Autant dire que FO et l’intersyndicale ont porté le sujet au menu du rendez-vous avec le ministère de l’Economie, prévu jeudi 25 juin en visio-conférence (le 3 juillet, ils rencontreront le ministère du Travail).
Outre les conditions du plan de restructuration, ils ont aussi dénoncé l’externalisation concomitante au Maroc d’une cinquantaine de postes issus de divers services (après-vente, saisie informatique, etc).

Et ils ont rappelé tous les soutiens publics dont le voyagiste bénéficie.
Notamment, pour l’année 2019, 10 millions d’euros, au titre du Crédit d’impôt pour la compétitivité et l’emploi (CICE). Par ailleurs, il bénéficie du chômage partiel jusqu’au 17 septembre.

Une crise sanitaire qui a bon dos

Si elle heurte par son ampleur, cette restructuration n’est pas une surprise, la filiale française de TUI étant structurellement déficitaire. Le voyagiste, qui invoque aujourd’hui une crise sans précédent contraignant les acteurs du tourisme à se réorganiser, envisageait de réduire ses effectifs bien avant la pandémie. En déficit en 2018 et en 2019 (respectivement de 99 millions d’euros et de 115 millions d’euros), il a été contraint de recourir à deux augmentations de capital (37 millions d’euros, puis 254 millions d’euros) pour apurer ses comptes.

Dans ce contexte, la vaste restructuration annoncée en mai du groupe allemand TUI (la maison-mère) laissait présager le pire. Malgré un prêt garanti à hauteur de 1,8 milliards d’euros par l’État allemand, le numéro un mondial du tourisme a décidé, pour réduire ses coûts de 30%, de supprimer plus de 10% de ses effectifs dans le monde (8.000 sur 70.000). A l’époque, il n’avait pas précisé quelle filiale serait la plus touchée.

1900 licenciements en huit ans

C’est désormais chose faite.
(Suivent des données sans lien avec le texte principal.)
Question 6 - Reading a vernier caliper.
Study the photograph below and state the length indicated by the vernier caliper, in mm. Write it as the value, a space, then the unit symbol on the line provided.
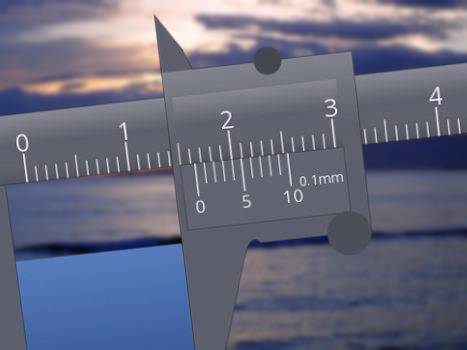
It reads 16.4 mm
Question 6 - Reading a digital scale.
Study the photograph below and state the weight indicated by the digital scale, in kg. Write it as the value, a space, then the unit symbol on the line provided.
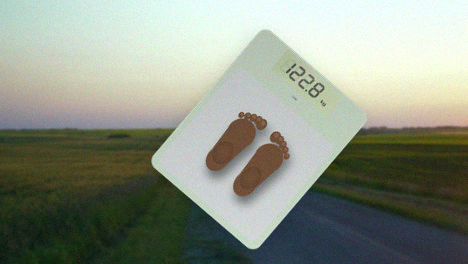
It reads 122.8 kg
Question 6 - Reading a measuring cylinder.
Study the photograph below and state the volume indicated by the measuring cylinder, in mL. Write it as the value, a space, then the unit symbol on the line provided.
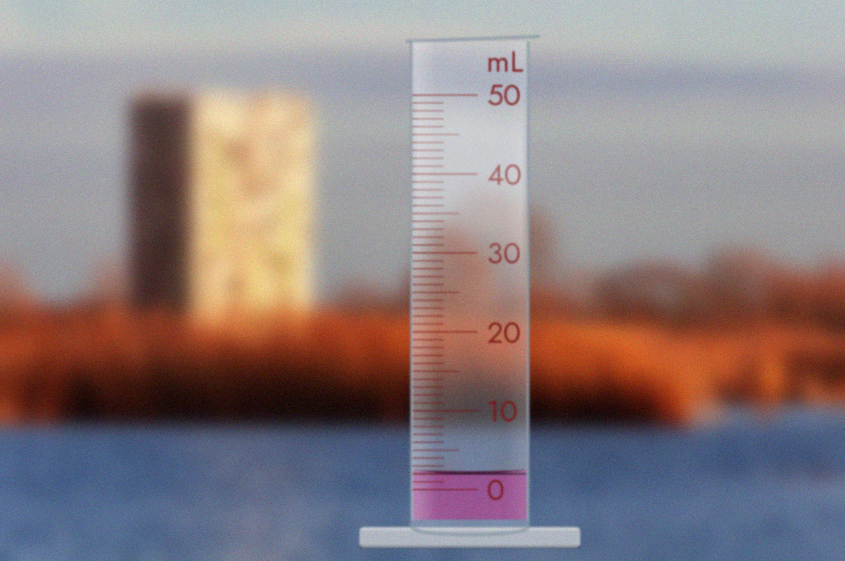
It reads 2 mL
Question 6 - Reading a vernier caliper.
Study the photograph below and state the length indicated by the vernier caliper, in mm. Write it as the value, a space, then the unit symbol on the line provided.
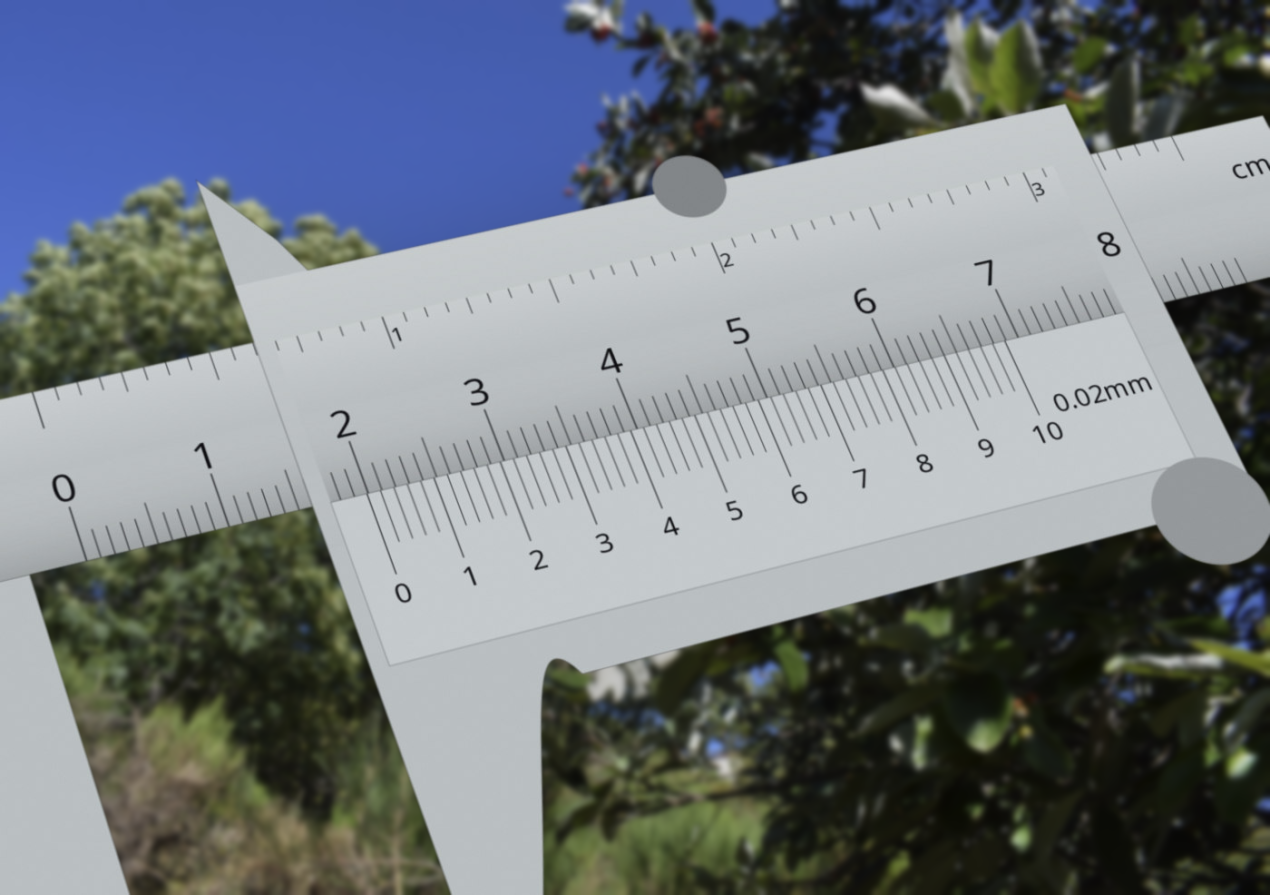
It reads 19.9 mm
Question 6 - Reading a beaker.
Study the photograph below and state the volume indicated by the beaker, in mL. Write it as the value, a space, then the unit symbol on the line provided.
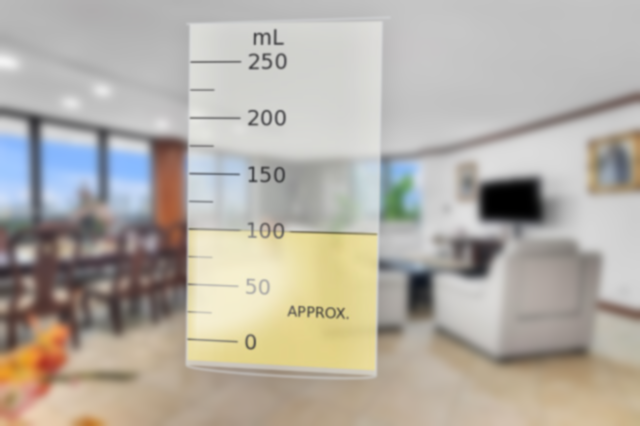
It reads 100 mL
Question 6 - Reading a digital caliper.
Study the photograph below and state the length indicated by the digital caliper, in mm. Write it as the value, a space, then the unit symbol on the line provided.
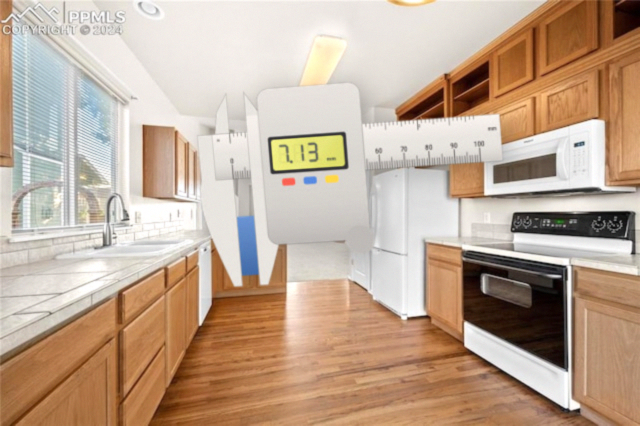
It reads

On s’attendait à un plan social dur, surtout vu la situation financière de l’entreprise, mais pas à une annonce de cette ampleur, renchérit Jorge Partida.

Elle constitue une énième réorganisation pour les anciens de l’ex-groupe Nouvelles Frontières, dont TUI (ex-conglomérat Preussag) a pris le contrôle en 2000. Et le…. cinquième plan social depuis 2012. Au total, en huit ans, TUI France aura licencié près de 1.900 salariés, ce dernier plan social compris.